Current TV, the youth-oriented cable network that Gore launched last August, has been picked up by Comcast for its digital tier, and will reach 28 million homes as of this week, says Gore's business partner Joel Hyatt. The network is in negotiations with cable systems in France, Germany and Italy, and expects to achieve the relatively rare feat of becoming profitable in its first year. Says Hyatt: "We are just on fire." Additionally, Gore has begun a London-based equity firm with former Goldman Sachs Asset Management CEO David Blood. It's a partnership that, despite its nickname Blood & Gore, aims to invest in socially responsible ventures.

All this would be hard to walk away from. Or, looked at another way, it would be a good source of seed money for a return to politics. Gore boasts of "moving the needle" in the climate-change debate, but he conceded in his New York appearance, "Look, I'm under no illusion that the office of the President is second to none in its ability to make changes and get things done."

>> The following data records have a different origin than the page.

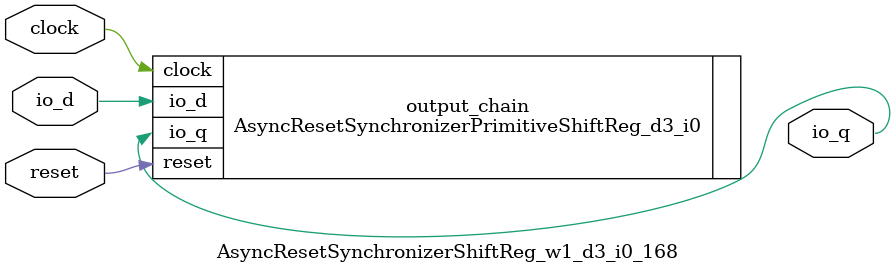
<source format=sv>
`ifndef RANDOMIZE
  `ifdef RANDOMIZE_REG_INIT
    `define RANDOMIZE
  `endif // RANDOMIZE_REG_INIT
`endif // not def RANDOMIZE
`ifndef RANDOMIZE
  `ifdef RANDOMIZE_MEM_INIT
    `define RANDOMIZE
  `endif // RANDOMIZE_MEM_INIT
`endif // not def RANDOMIZE

`ifndef RANDOM
  `define RANDOM $random
`endif // not def RANDOM

// Users can define 'PRINTF_COND' to add an extra gate to prints.
`ifndef PRINTF_COND_
  `ifdef PRINTF_COND
    `define PRINTF_COND_ (`PRINTF_COND)
  `else  // PRINTF_COND
    `define PRINTF_COND_ 1
  `endif // PRINTF_COND
`endif // not def PRINTF_COND_

// Users can define 'ASSERT_VERBOSE_COND' to add an extra gate to assert error printing.
`ifndef ASSERT_VERBOSE_COND_
  `ifdef ASSERT_VERBOSE_COND
    `define ASSERT_VERBOSE_COND_ (`ASSERT_VERBOSE_COND)
  `else  // ASSERT_VERBOSE_COND
    `define ASSERT_VERBOSE_COND_ 1
  `endif // ASSERT_VERBOSE_COND
`endif // not def ASSERT_VERBOSE_COND_

// Users can define 'STOP_COND' to add an extra gate to stop conditions.
`ifndef STOP_COND_
  `ifdef STOP_COND
    `define STOP_COND_ (`STOP_COND)
  `else  // STOP_COND
    `define STOP_COND_ 1
  `endif // STOP_COND
`endif // not def STOP_COND_

// Users can define INIT_RANDOM as general code that gets injected into the
// initializer block for modules with registers.
`ifndef INIT_RANDOM
  `define INIT_RANDOM
`endif // not def INIT_RANDOM

// If using random initialization, you can also define RANDOMIZE_DELAY to
// customize the delay used, otherwise 0.002 is used.
`ifndef RANDOMIZE_DELAY
  `define RANDOMIZE_DELAY 0.002
`endif // not def RANDOMIZE_DELAY

// Define INIT_RANDOM_PROLOG_ for use in our modules below.
`ifndef INIT_RANDOM_PROLOG_
  `ifdef RANDOMIZE
    `ifdef VERILATOR
      `define INIT_RANDOM_PROLOG_ `INIT_RANDOM
    `else  // VERILATOR
      `define INIT_RANDOM_PROLOG_ `INIT_RANDOM #`RANDOMIZE_DELAY begin end
    `endif // VERILATOR
  `else  // RANDOMIZE
    `define INIT_RANDOM_PROLOG_
  `endif // RANDOMIZE
`endif // not def INIT_RANDOM_PROLOG_

module AsyncResetSynchronizerShiftReg_w1_d3_i0_168(
  input  clock,
         reset,
         io_d,
  output io_q
);

  AsyncResetSynchronizerPrimitiveShiftReg_d3_i0 output_chain (	// @[ShiftReg.scala:45:23]
    .clock (clock),
    .reset (reset),
    .io_d  (io_d),
    .io_q  (io_q)
  );
endmodule


</source>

In any case, Gore doesn't have to make any decisions soon. Meanwhile, he's enjoying his red-carpet moment, even as he pleads that he's a little bewildered by it all. The experience, he says, reminds him of a New Yorker cartoon that used to hang on the wall of his Senate office. It showed a funny-looking dog riding a tricycle onstage in an opera house, to rapturous applause from a fancy audience. Gore can relate to what the caption says the dog is thinking: "I don't know why they like this, but I'm going to keep on pedaling."